= Task item A =
In the streaming comparison, condense the paragraph that begins "Vidgo offers more channels" into a short bulleted list that keeps its main facts.
= Task item B =
Extend the piece on streaming services that can replace DirecTV, picking up after its final sentence.

Plans start at $69.99/mo. For details, see our Hulu + Live TV review.
Vidgo offers more channels than the base plans of both DIRECTV STREAM and Sling. But it has limited local channels (ABC, Fox) and no RSNs. It’s especially strong on NCAA sports, family programming, and conservative news.
Plans start at $64.95/mo. See our Vidgo review for more.
- YouTube TV: Similar to Hulu, in that they have roughly the same number of channels and are the same price ($64.99/mo). See our YouTube TV review.
- Philo: A great choice if price is the most important factor and you don’t care about sports and local news — only $25/mo. For all the details, see our Philo review.
Whether or not Sling TV’s flexibility gives it an edge over its higher-starting-price rivals, including DIRECTV STREAM, depends entirely on what you watch and how you watch it.
New customers get 5-day free trial with DIRECTV STREAM. Take a look and see for yourself!
What is the best streaming service to replace DirecTV?
The best streaming service to replace DirecTV depends a good deal on why you are leaving. If it’s just the price, then the answer is, any of them, because they’re all cheaper than DirecTV to start. The cheapest services are Philo (65+ channels for $25/mo), Sling TV (detailed above, but starts at $40.00/mo), and Vidgo (85+ for $64.95/mo).

= Information provided =

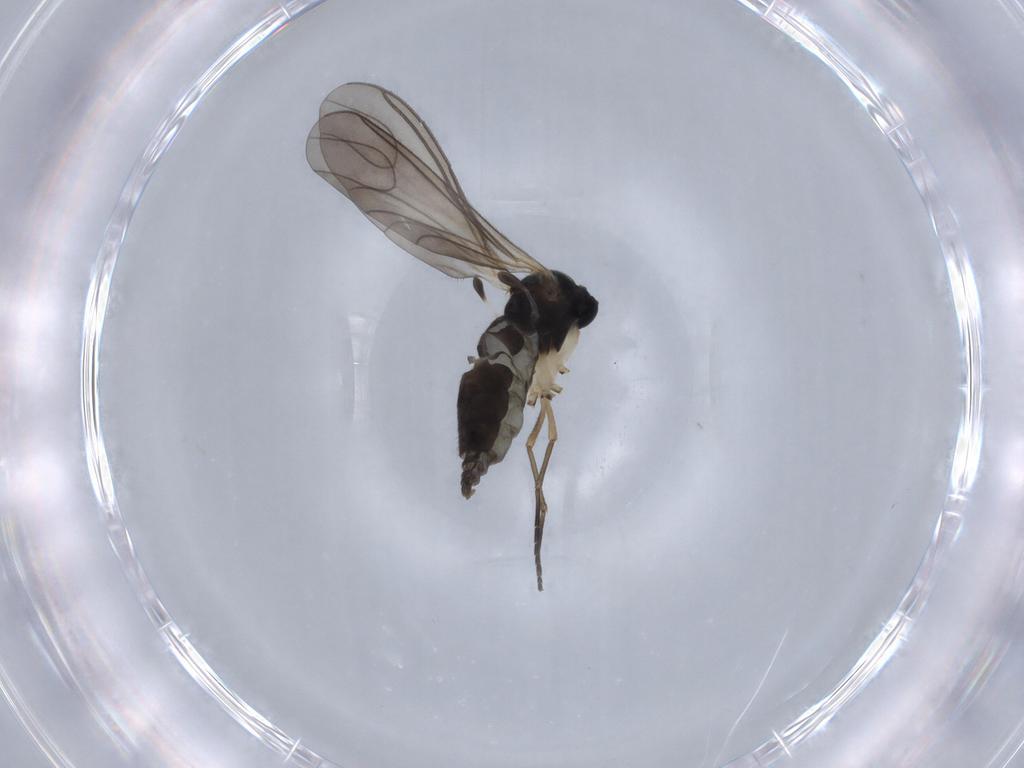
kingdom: Animalia
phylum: Arthropoda
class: Insecta
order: Diptera
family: Sciaridae
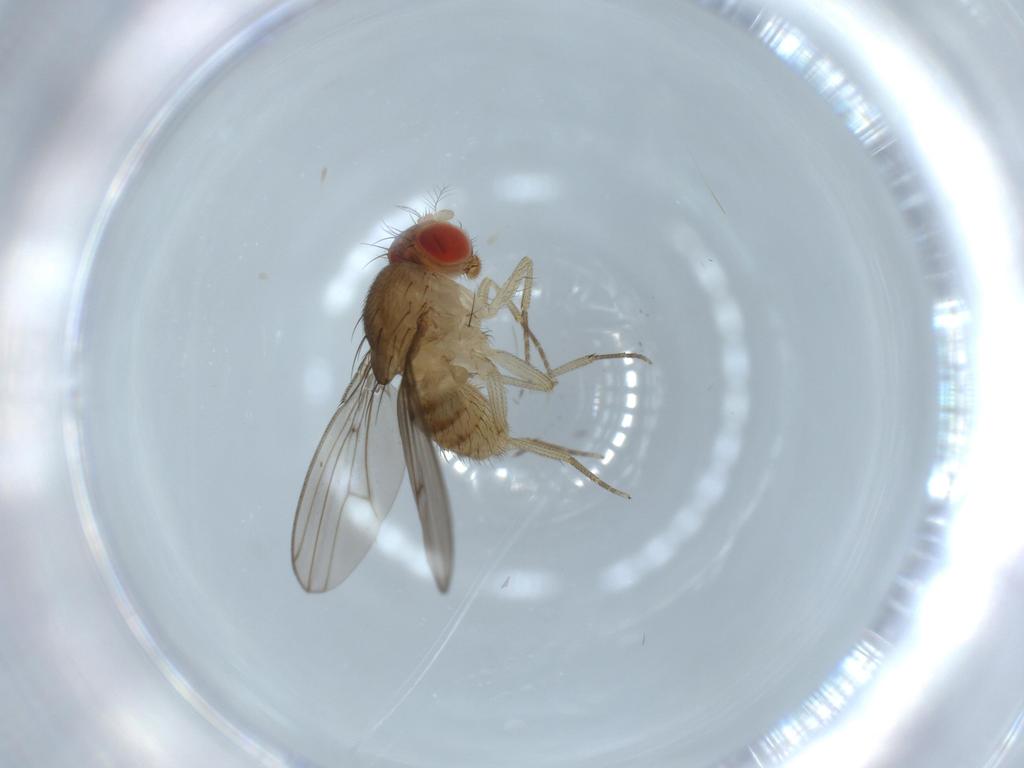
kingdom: Animalia
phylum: Arthropoda
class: Insecta
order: Diptera
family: Drosophilidae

= Answer section A =
- Vidgo has more channels than the base plans of DIRECTV STREAM and Sling.
- Its local channels are limited to ABC and Fox, and it has no RSNs.
- It is strongest on NCAA sports, family programming, and conservative news.

= Answer section B =
If you’re looking for a more flexible service, that’s Sling TV. If you would like more family-friendly programming, Vidgo is a good choice. Do you want to be able to watch a diverse library of recent on-demand TV shows? Hulu’s on-demand service might work. And if it just doesn’t carry enough matches on the pitch, your best bet is FuboTV.
Is Sling TV better than DIRECTV STREAM?
Sling TV is different from DIRECTV STREAM. They’re competitors, yes, but they offer very different models, and one will likely be a better value for you than the other depending on how many channels you watch and which channels you consider must-haves. A better question, “Is Sling TV better for me than DIRECTV STREAM?”And only you can answer that (with the help of the information above.)